┌─ RECORDS FOR PROCESSING
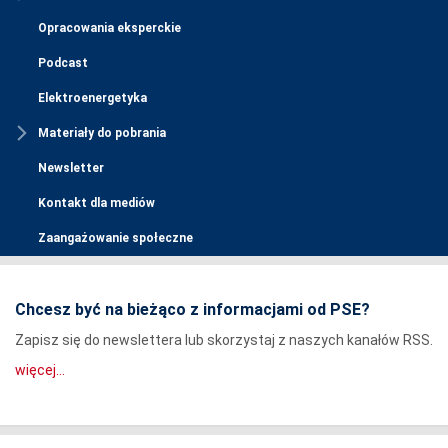
Opracowania eksperckie
Podcast
Elektroenergetyka
Materiały do pobrania
Newsletter
Kontakt dla mediów
Zaangażowanie społeczne
Chcesz być na bieżąco z informacjami od PSE?
Zapisz się do newslettera lub skorzystaj z naszych kanałów RSS.
więcej...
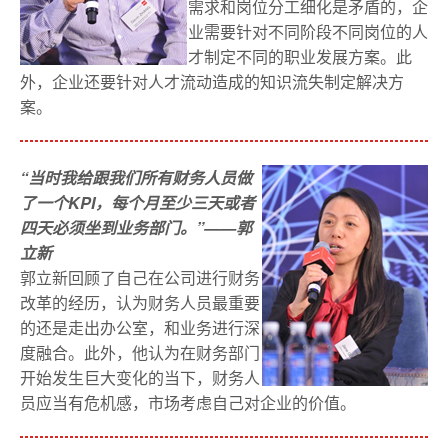
需求和岗位分工细化是矛盾的，企
业需要针对不同阶段不同岗位的人
才制定不同的职业发展方案。此
外，企业还要针对人才流动造成的知识流失制定解决方
案。
“当时我给跟我们所有财务人员做
了一个KPI，每个月至少三天或者
四天必须坐到业务部门。”
——郭
立新
郭立新回顾了自己在公司进行财务
改革的经历，认为财务人员最重要
的还是走出办公室，和业务进行深
度融合。此外，他认为在财务部门
开始发生巨大变化的当下，财务人
员应当有危机感，市场考虑自己对企业的价值。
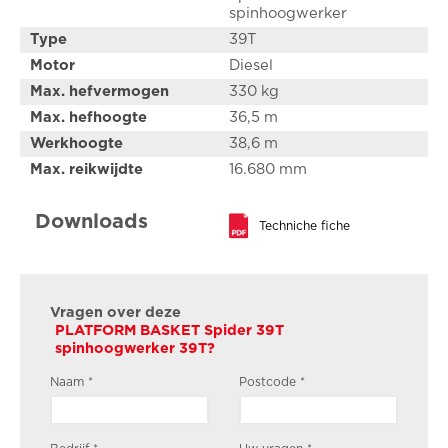
spinhoogwerker
spinhoogwerker ideaal voor
gebruik
in:
Type
39T
Boomverzorging
Motor
Diesel
Onderhoudswerken
Elektriciteitswerken
Max. hefvermogen
330 kg
Andere werken op hoogte met beperkte beschikbare ruimte
Max. hefhoogte
36,5 m
De Spider 39T is op aanvraag ook beschikbaar in een
Werkhoogte
38,6 m
hybride versie met een diesel verbrandingsmotor en
Max. reikwijdte
16.680 mm
een lithium batterij.
Downloads
Techniche fiche
Vragen over deze
PLATFORM BASKET Spider 39T
spinhoogwerker 39T?
Naam
*
Postcode
*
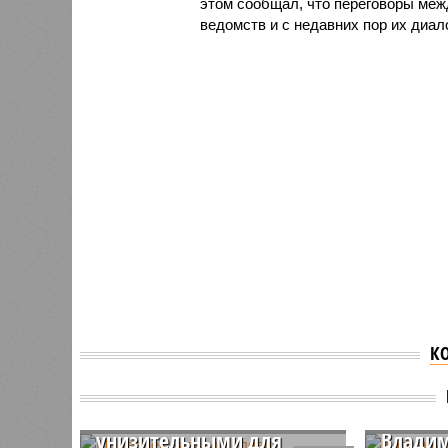
этом сообщал, что переговоры меж
ведомств и с недавних пор их диал
К
Медведев назвал
условия перемирия
Назван
между США и Ираном
возмож
унизительными для
Владим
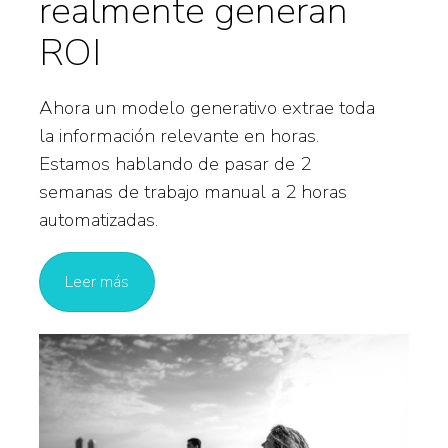
realmente generan
ROI
Ahora un modelo generativo extrae toda
la información relevante en horas.
Estamos hablando de pasar de 2
semanas de trabajo manual a 2 horas
automatizadas.
Leer más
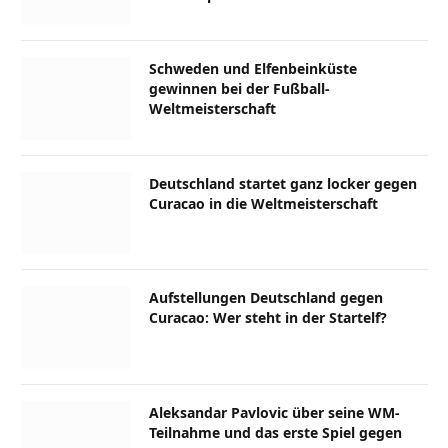
Schweden und Elfenbeinküste
gewinnen bei der Fußball-
Weltmeisterschaft
Deutschland startet ganz locker gegen
Curacao in die Weltmeisterschaft
Aufstellungen Deutschland gegen
Curacao: Wer steht in der Startelf?
Aleksandar Pavlovic über seine WM-
Teilnahme und das erste Spiel gegen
└─
Each line above that contains "Weltmeisterschaft" must be copied out.

- _EXPECTED ANSWER_:
Weltmeisterschaft
Curacao in die Weltmeisterschaft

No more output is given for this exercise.